TASK » For the records that follow, please set down exactly the lines between the one holding "2.820000 2.905000 ;" and the one holding "RECT 1.595000 -0.085000", inclusive, and only those.

================================

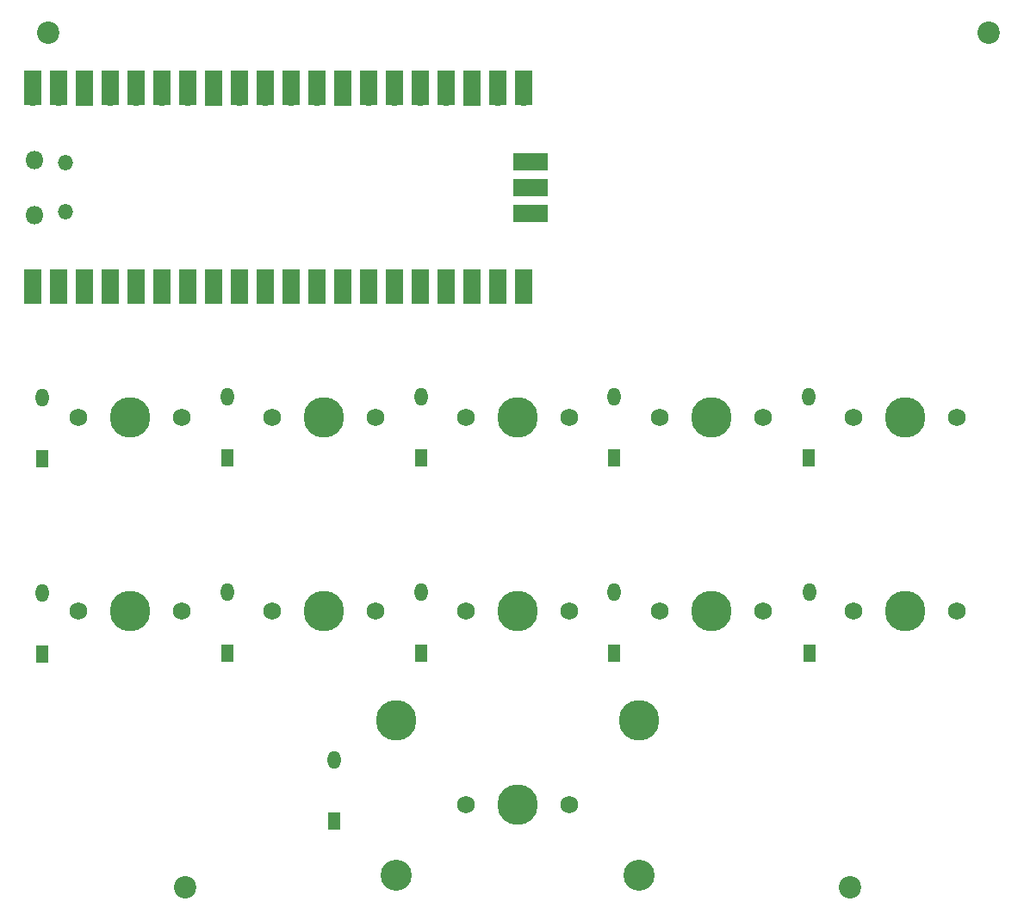
<source format=gbr>
%TF.GenerationSoftware,KiCad,Pcbnew,(5.1.12-1-10_14)*%
%TF.CreationDate,2021-12-05T15:19:09+09:00*%
%TF.ProjectId,PicoRubyMacroPad,5069636f-5275-4627-994d-6163726f5061,rev?*%
%TF.SameCoordinates,Original*%
%TF.FileFunction,Soldermask,Top*%
%TF.FilePolarity,Negative*%
%FSLAX46Y46*%
G04 Gerber Fmt 4.6, Leading zero omitted, Abs format (unit mm)*
G04 Created by KiCad (PCBNEW (5.1.12-1-10_14)) date 2021-12-05 15:19:09*
%MOMM*%
%LPD*%
G01*
G04 APERTURE LIST*
%ADD10O,1.300000X1.778000*%
%ADD11R,1.300000X1.778000*%
%ADD12C,2.200000*%
%ADD13C,3.987800*%
%ADD14C,1.750000*%
%ADD15C,3.048000*%
%ADD16O,1.700000X1.700000*%
%ADD17R,3.500000X1.700000*%
%ADD18R,1.700000X1.700000*%
%ADD19O,1.500000X1.500000*%
%ADD20O,1.800000X1.800000*%
%ADD21R,1.700000X3.500000*%
G04 APERTURE END LIST*
D10*
%TO.C,D11*%
X105900000Y-118700000D03*
D11*
X105900000Y-124700000D03*
%TD*%
D12*
%TO.C,H4*%
X156600000Y-131200000D03*
%TD*%
%TO.C,H3*%
X91200000Y-131200000D03*
%TD*%
%TO.C,H2*%
X170200000Y-47200000D03*
%TD*%
%TO.C,H1*%
X77800000Y-47200000D03*
%TD*%
D13*
%TO.C,SW11*%
X123900000Y-123100000D03*
D14*
X118820000Y-123100000D03*
X128980000Y-123100000D03*
D15*
X111993750Y-130085000D03*
X135806250Y-130085000D03*
D13*
X111993750Y-114845000D03*
X135806250Y-114845000D03*
%TD*%
%TO.C,SW10*%
X162000000Y-104050000D03*
D14*
X156920000Y-104050000D03*
X167080000Y-104050000D03*
%TD*%
D13*
%TO.C,SW9*%
X142950000Y-104050000D03*
D14*
X137870000Y-104050000D03*
X148030000Y-104050000D03*
%TD*%
D13*
%TO.C,SW8*%
X123900000Y-104050000D03*
D14*
X118820000Y-104050000D03*
X128980000Y-104050000D03*
%TD*%
D13*
%TO.C,SW7*%
X104850000Y-104050000D03*
D14*
X99770000Y-104050000D03*
X109930000Y-104050000D03*
%TD*%
D13*
%TO.C,SW6*%
X85800000Y-104050000D03*
D14*
X80720000Y-104050000D03*
X90880000Y-104050000D03*
%TD*%
D10*
%TO.C,D10*%
X152600000Y-102200000D03*
D11*
X152600000Y-108200000D03*
%TD*%
D10*
%TO.C,D9*%
X133400000Y-102200000D03*
D11*
X133400000Y-108200000D03*
%TD*%
D10*
%TO.C,D8*%
X114400000Y-102225000D03*
D11*
X114400000Y-108225000D03*
%TD*%
D10*
%TO.C,D7*%
X95400000Y-102200000D03*
D11*
X95400000Y-108200000D03*
%TD*%
D10*
%TO.C,D6*%
X77200000Y-102275000D03*
D11*
X77200000Y-108275000D03*
%TD*%
D10*
%TO.C,D5*%
X152500000Y-83000000D03*
D11*
X152500000Y-89000000D03*
%TD*%
D10*
%TO.C,D4*%
X133400000Y-83000000D03*
D11*
X133400000Y-89000000D03*
%TD*%
D10*
%TO.C,D3*%
X114400000Y-83000000D03*
D11*
X114400000Y-89000000D03*
%TD*%
D10*
%TO.C,D2*%
X95400000Y-83000000D03*
D11*
X95400000Y-89000000D03*
%TD*%
D10*
%TO.C,D1*%
X77200000Y-83075000D03*
D11*
X77200000Y-89075000D03*
%TD*%
D13*
%TO.C,SW5*%
X162000000Y-85000000D03*
D14*
X156920000Y-85000000D03*
X167080000Y-85000000D03*
%TD*%
D13*
%TO.C,SW4*%
X142950000Y-85000000D03*
D14*
X137870000Y-85000000D03*
X148030000Y-85000000D03*
%TD*%
D13*
%TO.C,SW3*%
X123900000Y-85000000D03*
D14*
X118820000Y-85000000D03*
X128980000Y-85000000D03*
%TD*%
D13*
%TO.C,SW2*%
X104850000Y-85000000D03*
D14*
X99770000Y-85000000D03*
X109930000Y-85000000D03*
%TD*%
D13*
%TO.C,SW1*%
X85800000Y-85000000D03*
D14*
X80720000Y-85000000D03*
X90880000Y-85000000D03*
%TD*%
D16*
%TO.C,U1*%
X124300000Y-59850000D03*
D17*
X125200000Y-59850000D03*
D18*
X124300000Y-62390000D03*
D17*
X125200000Y-62390000D03*
D16*
X124300000Y-64930000D03*
D17*
X125200000Y-64930000D03*
D19*
X79430000Y-59965000D03*
X79430000Y-64815000D03*
D20*
X76400000Y-59665000D03*
X76400000Y-65115000D03*
D21*
X124530000Y-52600000D03*
X121990000Y-52600000D03*
X119450000Y-52600000D03*
X116910000Y-52600000D03*
X114370000Y-52600000D03*
X111830000Y-52600000D03*
X109290000Y-52600000D03*
X106750000Y-52600000D03*
X104210000Y-52600000D03*
X101670000Y-52600000D03*
X99130000Y-52600000D03*
X96590000Y-52600000D03*
X94050000Y-52600000D03*
X91510000Y-52600000D03*
X88970000Y-52600000D03*
X86430000Y-52600000D03*
X83890000Y-52600000D03*
X81350000Y-52600000D03*
X78810000Y-52600000D03*
X76270000Y-52600000D03*
X124530000Y-72180000D03*
X121990000Y-72180000D03*
X119450000Y-72180000D03*
X116910000Y-72180000D03*
X114370000Y-72180000D03*
X111830000Y-72180000D03*
X109290000Y-72180000D03*
X106750000Y-72180000D03*
X104210000Y-72180000D03*
X101670000Y-72180000D03*
X99130000Y-72180000D03*
X96590000Y-72180000D03*
X94050000Y-72180000D03*
X91510000Y-72180000D03*
X88970000Y-72180000D03*
X86430000Y-72180000D03*
X83890000Y-72180000D03*
X81350000Y-72180000D03*
X78810000Y-72180000D03*
X76270000Y-72180000D03*
D16*
X76270000Y-53500000D03*
X78810000Y-53500000D03*
D18*
X81350000Y-53500000D03*
D16*
X83890000Y-53500000D03*
X86430000Y-53500000D03*
X88970000Y-53500000D03*
X91510000Y-53500000D03*
D18*
X94050000Y-53500000D03*
D16*
X96590000Y-53500000D03*
X99130000Y-53500000D03*
X101670000Y-53500000D03*
X104210000Y-53500000D03*
D18*
X106750000Y-53500000D03*
D16*
X109290000Y-53500000D03*
X111830000Y-53500000D03*
X114370000Y-53500000D03*
X116910000Y-53500000D03*
D18*
X119450000Y-53500000D03*
D16*
X121990000Y-53500000D03*
X124530000Y-53500000D03*
X124530000Y-71280000D03*
X121990000Y-71280000D03*
D18*
X119450000Y-71280000D03*
D16*
X116910000Y-71280000D03*
X114370000Y-71280000D03*
X111830000Y-71280000D03*
X109290000Y-71280000D03*
D18*
X106750000Y-71280000D03*
D16*
X104210000Y-71280000D03*
X101670000Y-71280000D03*
X99130000Y-71280000D03*
X96590000Y-71280000D03*
D18*
X94050000Y-71280000D03*
D16*
X91510000Y-71280000D03*
X88970000Y-71280000D03*
X86430000Y-71280000D03*
X83890000Y-71280000D03*
D18*
X81350000Y-71280000D03*
D16*
X78810000Y-71280000D03*
X76270000Y-71280000D03*
%TD*%
M02*

</source>
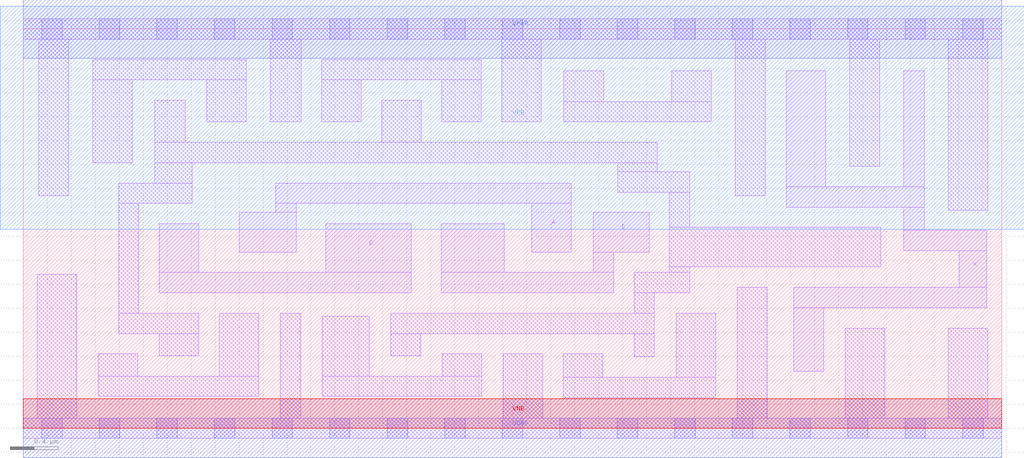
<source format=lef>
# Copyright 2020 The SkyWater PDK Authors
#
# Licensed under the Apache License, Version 2.0 (the "License");
# you may not use this file except in compliance with the License.
# You may obtain a copy of the License at
#
#     https://www.apache.org/licenses/LICENSE-2.0
#
# Unless required by applicable law or agreed to in writing, software
# distributed under the License is distributed on an "AS IS" BASIS,
# WITHOUT WARRANTIES OR CONDITIONS OF ANY KIND, either express or implied.
# See the License for the specific language governing permissions and
# limitations under the License.
#
# SPDX-License-Identifier: Apache-2.0

VERSION 5.7 ;
  NOWIREEXTENSIONATPIN ON ;
  DIVIDERCHAR "/" ;
  BUSBITCHARS "[]" ;
MACRO sky130_fd_sc_hs__maj3_4
  CLASS CORE ;
  FOREIGN sky130_fd_sc_hs__maj3_4 ;
  ORIGIN  0.000000  0.000000 ;
  SIZE  8.160000 BY  3.330000 ;
  SYMMETRY X Y ;
  SITE unit ;
  PIN A
    ANTENNAGATEAREA  0.984000 ;
    DIRECTION INPUT ;
    USE SIGNAL ;
    PORT
      LAYER li1 ;
        RECT 1.800000 1.470000 2.275000 1.800000 ;
        RECT 2.105000 1.800000 2.275000 1.875000 ;
        RECT 2.105000 1.875000 4.570000 2.045000 ;
        RECT 4.240000 1.470000 4.570000 1.875000 ;
    END
  END A
  PIN B
    ANTENNAGATEAREA  0.984000 ;
    DIRECTION INPUT ;
    USE SIGNAL ;
    PORT
      LAYER li1 ;
        RECT 1.135000 1.130000 3.235000 1.300000 ;
        RECT 1.135000 1.300000 1.465000 1.705000 ;
        RECT 2.525000 1.300000 3.235000 1.705000 ;
    END
  END B
  PIN C
    ANTENNAGATEAREA  0.984000 ;
    DIRECTION INPUT ;
    USE SIGNAL ;
    PORT
      LAYER li1 ;
        RECT 3.485000 1.130000 4.925000 1.300000 ;
        RECT 3.485000 1.300000 4.010000 1.705000 ;
        RECT 4.755000 1.300000 4.925000 1.470000 ;
        RECT 4.755000 1.470000 5.220000 1.800000 ;
    END
  END C
  PIN X
    ANTENNADIFFAREA  1.116000 ;
    DIRECTION OUTPUT ;
    USE SIGNAL ;
    PORT
      LAYER li1 ;
        RECT 6.365000 1.845000 7.515000 2.015000 ;
        RECT 6.365000 2.015000 6.695000 2.980000 ;
        RECT 6.425000 0.475000 6.675000 1.005000 ;
        RECT 6.425000 1.005000 8.035000 1.175000 ;
        RECT 7.345000 1.480000 8.035000 1.650000 ;
        RECT 7.345000 1.650000 7.515000 1.845000 ;
        RECT 7.345000 2.015000 7.515000 2.980000 ;
        RECT 7.805000 1.175000 8.035000 1.480000 ;
    END
  END X
  PIN VGND
    DIRECTION INOUT ;
    USE GROUND ;
    PORT
      LAYER met1 ;
        RECT 0.000000 -0.245000 8.160000 0.245000 ;
    END
  END VGND
  PIN VNB
    DIRECTION INOUT ;
    USE GROUND ;
    PORT
      LAYER pwell ;
        RECT 0.000000 0.000000 8.160000 0.245000 ;
    END
  END VNB
  PIN VPB
    DIRECTION INOUT ;
    USE POWER ;
    PORT
      LAYER nwell ;
        RECT -0.190000 1.660000 8.350000 3.520000 ;
    END
  END VPB
  PIN VPWR
    DIRECTION INOUT ;
    USE POWER ;
    PORT
      LAYER met1 ;
        RECT 0.000000 3.085000 8.160000 3.575000 ;
    END
  END VPWR
  OBS
    LAYER li1 ;
      RECT 0.000000 -0.085000 8.160000 0.085000 ;
      RECT 0.000000  3.245000 8.160000 3.415000 ;
      RECT 0.115000  0.085000 0.445000 1.285000 ;
      RECT 0.130000  1.940000 0.380000 3.245000 ;
      RECT 0.580000  2.215000 0.910000 2.905000 ;
      RECT 0.580000  2.905000 1.860000 3.075000 ;
      RECT 0.625000  0.265000 1.965000 0.435000 ;
      RECT 0.625000  0.435000 0.955000 0.620000 ;
      RECT 0.795000  0.790000 1.465000 0.960000 ;
      RECT 0.795000  0.960000 0.965000 1.875000 ;
      RECT 0.795000  1.875000 1.410000 2.045000 ;
      RECT 1.095000  2.045000 1.410000 2.215000 ;
      RECT 1.095000  2.215000 5.290000 2.385000 ;
      RECT 1.095000  2.385000 1.350000 2.735000 ;
      RECT 1.135000  0.605000 1.465000 0.790000 ;
      RECT 1.530000  2.555000 1.860000 2.905000 ;
      RECT 1.635000  0.435000 1.965000 0.960000 ;
      RECT 2.060000  2.555000 2.320000 3.245000 ;
      RECT 2.145000  0.085000 2.315000 0.960000 ;
      RECT 2.490000  2.555000 2.820000 2.905000 ;
      RECT 2.490000  2.905000 3.820000 3.075000 ;
      RECT 2.495000  0.265000 3.825000 0.435000 ;
      RECT 2.495000  0.435000 2.885000 0.935000 ;
      RECT 2.990000  2.385000 3.320000 2.735000 ;
      RECT 3.065000  0.605000 3.315000 0.790000 ;
      RECT 3.065000  0.790000 5.265000 0.960000 ;
      RECT 3.490000  2.555000 3.820000 2.905000 ;
      RECT 3.495000  0.435000 3.825000 0.620000 ;
      RECT 3.990000  2.555000 4.320000 3.245000 ;
      RECT 4.005000  0.085000 4.335000 0.620000 ;
      RECT 4.505000  0.255000 5.775000 0.425000 ;
      RECT 4.505000  0.425000 4.835000 0.620000 ;
      RECT 4.510000  2.555000 5.740000 2.725000 ;
      RECT 4.510000  2.725000 4.840000 2.980000 ;
      RECT 4.960000  1.970000 5.560000 2.140000 ;
      RECT 4.960000  2.140000 5.290000 2.215000 ;
      RECT 5.095000  0.595000 5.265000 0.790000 ;
      RECT 5.095000  0.960000 5.265000 1.130000 ;
      RECT 5.095000  1.130000 5.560000 1.300000 ;
      RECT 5.390000  1.300000 5.560000 1.345000 ;
      RECT 5.390000  1.345000 7.150000 1.675000 ;
      RECT 5.390000  1.675000 5.560000 1.970000 ;
      RECT 5.410000  2.725000 5.740000 2.980000 ;
      RECT 5.445000  0.425000 5.775000 0.960000 ;
      RECT 5.940000  1.940000 6.190000 3.245000 ;
      RECT 5.955000  0.085000 6.205000 1.175000 ;
      RECT 6.855000  0.085000 7.185000 0.835000 ;
      RECT 6.895000  2.185000 7.145000 3.245000 ;
      RECT 7.715000  0.085000 8.045000 0.835000 ;
      RECT 7.715000  1.820000 8.045000 3.245000 ;
    LAYER mcon ;
      RECT 0.155000 -0.085000 0.325000 0.085000 ;
      RECT 0.155000  3.245000 0.325000 3.415000 ;
      RECT 0.635000 -0.085000 0.805000 0.085000 ;
      RECT 0.635000  3.245000 0.805000 3.415000 ;
      RECT 1.115000 -0.085000 1.285000 0.085000 ;
      RECT 1.115000  3.245000 1.285000 3.415000 ;
      RECT 1.595000 -0.085000 1.765000 0.085000 ;
      RECT 1.595000  3.245000 1.765000 3.415000 ;
      RECT 2.075000 -0.085000 2.245000 0.085000 ;
      RECT 2.075000  3.245000 2.245000 3.415000 ;
      RECT 2.555000 -0.085000 2.725000 0.085000 ;
      RECT 2.555000  3.245000 2.725000 3.415000 ;
      RECT 3.035000 -0.085000 3.205000 0.085000 ;
      RECT 3.035000  3.245000 3.205000 3.415000 ;
      RECT 3.515000 -0.085000 3.685000 0.085000 ;
      RECT 3.515000  3.245000 3.685000 3.415000 ;
      RECT 3.995000 -0.085000 4.165000 0.085000 ;
      RECT 3.995000  3.245000 4.165000 3.415000 ;
      RECT 4.475000 -0.085000 4.645000 0.085000 ;
      RECT 4.475000  3.245000 4.645000 3.415000 ;
      RECT 4.955000 -0.085000 5.125000 0.085000 ;
      RECT 4.955000  3.245000 5.125000 3.415000 ;
      RECT 5.435000 -0.085000 5.605000 0.085000 ;
      RECT 5.435000  3.245000 5.605000 3.415000 ;
      RECT 5.915000 -0.085000 6.085000 0.085000 ;
      RECT 5.915000  3.245000 6.085000 3.415000 ;
      RECT 6.395000 -0.085000 6.565000 0.085000 ;
      RECT 6.395000  3.245000 6.565000 3.415000 ;
      RECT 6.875000 -0.085000 7.045000 0.085000 ;
      RECT 6.875000  3.245000 7.045000 3.415000 ;
      RECT 7.355000 -0.085000 7.525000 0.085000 ;
      RECT 7.355000  3.245000 7.525000 3.415000 ;
      RECT 7.835000 -0.085000 8.005000 0.085000 ;
      RECT 7.835000  3.245000 8.005000 3.415000 ;
  END
END sky130_fd_sc_hs__maj3_4
END LIBRARY

</source>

================================

RESULT »
      RECT 2.490000  2.555000 2.820000 2.905000 ;
      RECT 2.490000  2.905000 3.820000 3.075000 ;
      RECT 2.495000  0.265000 3.825000 0.435000 ;
      RECT 2.495000  0.435000 2.885000 0.935000 ;
      RECT 2.990000  2.385000 3.320000 2.735000 ;
      RECT 3.065000  0.605000 3.315000 0.790000 ;
      RECT 3.065000  0.790000 5.265000 0.960000 ;
      RECT 3.490000  2.555000 3.820000 2.905000 ;
      RECT 3.495000  0.435000 3.825000 0.620000 ;
      RECT 3.990000  2.555000 4.320000 3.245000 ;
      RECT 4.005000  0.085000 4.335000 0.620000 ;
      RECT 4.505000  0.255000 5.775000 0.425000 ;
      RECT 4.505000  0.425000 4.835000 0.620000 ;
      RECT 4.510000  2.555000 5.740000 2.725000 ;
      RECT 4.510000  2.725000 4.840000 2.980000 ;
      RECT 4.960000  1.970000 5.560000 2.140000 ;
      RECT 4.960000  2.140000 5.290000 2.215000 ;
      RECT 5.095000  0.595000 5.265000 0.790000 ;
      RECT 5.095000  0.960000 5.265000 1.130000 ;
      RECT 5.095000  1.130000 5.560000 1.300000 ;
      RECT 5.390000  1.300000 5.560000 1.345000 ;
      RECT 5.390000  1.345000 7.150000 1.675000 ;
      RECT 5.390000  1.675000 5.560000 1.970000 ;
      RECT 5.410000  2.725000 5.740000 2.980000 ;
      RECT 5.445000  0.425000 5.775000 0.960000 ;
      RECT 5.940000  1.940000 6.190000 3.245000 ;
      RECT 5.955000  0.085000 6.205000 1.175000 ;
      RECT 6.855000  0.085000 7.185000 0.835000 ;
      RECT 6.895000  2.185000 7.145000 3.245000 ;
      RECT 7.715000  0.085000 8.045000 0.835000 ;
      RECT 7.715000  1.820000 8.045000 3.245000 ;
    LAYER mcon ;
      RECT 0.155000 -0.085000 0.325000 0.085000 ;
      RECT 0.155000  3.245000 0.325000 3.415000 ;
      RECT 0.635000 -0.085000 0.805000 0.085000 ;
      RECT 0.635000  3.245000 0.805000 3.415000 ;
      RECT 1.115000 -0.085000 1.285000 0.085000 ;
      RECT 1.115000  3.245000 1.285000 3.415000 ;
      RECT 1.595000 -0.085000 1.765000 0.085000 ;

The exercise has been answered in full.